Почти одновременно с отцом к холмам подскакала конница Эйриха, а через какое-то время вернулась и разведка Фридериха. Они доложили, что римские войска уже на подходе и скоро покажутся на равнине их передовые легионы.

Литорий, к этому времени потерявший от ударов конницы Эйриха несколько деревянных «черепах» и баллист, а также больше сотни солдат, был уже не в таком радужном настроении, как раньше. Но тем не менее самонадеянности не терял: он назначил командирами отдельных когорт квесторов, чтобы каждый солдат имел в их лице свидетелей их храбрости.

Когда Литорий приблизился к холмам, то увидел, что германцы воздвигли свои лагеря на возвышенностях, постепенно поднимающихся снизу на протяжении одной мили. Покатые склоны холмов облегчали римлянам задачу по взятию их, но было бы лучше заманить германцев в долину... Только те не дураки и спускаться вниз не намерены. Следовательно, сражение развернётся на высотах. И будет непросто пробежать милю до германских лагерей с полной выкладкой; силы у легионеров могул стать на исходе... И Литорий придумывает следующее — он пустит вперёд всадников, а пехотинцы ухватятся за гривы коней.

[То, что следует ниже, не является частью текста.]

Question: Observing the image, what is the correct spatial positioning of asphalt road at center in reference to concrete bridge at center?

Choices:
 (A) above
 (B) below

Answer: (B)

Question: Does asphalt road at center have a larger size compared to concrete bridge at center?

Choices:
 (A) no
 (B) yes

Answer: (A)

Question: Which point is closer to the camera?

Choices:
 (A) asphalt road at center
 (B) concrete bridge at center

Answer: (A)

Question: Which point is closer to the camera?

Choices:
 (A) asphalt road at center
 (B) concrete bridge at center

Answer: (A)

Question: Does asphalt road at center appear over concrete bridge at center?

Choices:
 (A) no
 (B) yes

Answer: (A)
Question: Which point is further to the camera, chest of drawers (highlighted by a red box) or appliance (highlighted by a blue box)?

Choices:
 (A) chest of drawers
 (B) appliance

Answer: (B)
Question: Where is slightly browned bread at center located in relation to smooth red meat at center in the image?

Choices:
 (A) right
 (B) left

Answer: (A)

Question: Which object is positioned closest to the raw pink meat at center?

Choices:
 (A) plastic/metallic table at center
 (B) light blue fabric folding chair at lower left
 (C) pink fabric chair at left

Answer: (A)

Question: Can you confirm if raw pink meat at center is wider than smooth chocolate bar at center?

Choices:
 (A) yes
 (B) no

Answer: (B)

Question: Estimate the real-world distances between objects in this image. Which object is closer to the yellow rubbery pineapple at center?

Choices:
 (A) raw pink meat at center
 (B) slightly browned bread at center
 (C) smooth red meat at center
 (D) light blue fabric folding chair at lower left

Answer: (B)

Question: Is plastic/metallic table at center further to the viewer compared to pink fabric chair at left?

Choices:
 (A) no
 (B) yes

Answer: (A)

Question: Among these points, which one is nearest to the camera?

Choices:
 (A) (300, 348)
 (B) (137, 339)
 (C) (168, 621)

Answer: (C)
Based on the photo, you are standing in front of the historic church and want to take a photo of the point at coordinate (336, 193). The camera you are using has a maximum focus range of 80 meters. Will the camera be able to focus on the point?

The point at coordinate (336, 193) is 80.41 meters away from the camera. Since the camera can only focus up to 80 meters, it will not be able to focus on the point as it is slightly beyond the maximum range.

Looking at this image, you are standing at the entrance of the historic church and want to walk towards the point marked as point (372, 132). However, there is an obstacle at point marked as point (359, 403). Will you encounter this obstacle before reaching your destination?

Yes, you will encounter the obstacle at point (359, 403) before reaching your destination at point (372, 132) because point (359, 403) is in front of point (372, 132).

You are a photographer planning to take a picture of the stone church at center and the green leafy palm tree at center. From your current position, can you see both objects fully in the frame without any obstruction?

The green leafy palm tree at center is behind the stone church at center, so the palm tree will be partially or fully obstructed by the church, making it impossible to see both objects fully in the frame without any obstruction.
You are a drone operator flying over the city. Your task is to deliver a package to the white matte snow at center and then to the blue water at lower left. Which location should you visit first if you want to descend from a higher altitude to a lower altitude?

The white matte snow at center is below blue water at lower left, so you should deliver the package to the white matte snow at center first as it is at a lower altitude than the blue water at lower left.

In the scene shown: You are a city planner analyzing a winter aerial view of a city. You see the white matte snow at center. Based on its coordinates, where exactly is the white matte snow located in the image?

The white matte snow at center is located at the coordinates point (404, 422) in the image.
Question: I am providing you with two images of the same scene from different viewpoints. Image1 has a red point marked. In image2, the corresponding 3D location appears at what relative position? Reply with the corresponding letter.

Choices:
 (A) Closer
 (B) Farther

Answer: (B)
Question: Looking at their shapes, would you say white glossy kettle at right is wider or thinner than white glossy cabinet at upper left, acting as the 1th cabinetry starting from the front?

Сутки римский полководец, утвердившийся в двух милях от холмов, дал отдохнуть своему войску после длительного и изнурительного перехода в густых лесах. Он не знал, что этим обрекает себя на поражение, ибо по истечении суток случится маскаре, и суда прибрежных жителей океана, словно по волшебству, огромные волны прилива перенесут прямо в Толосу...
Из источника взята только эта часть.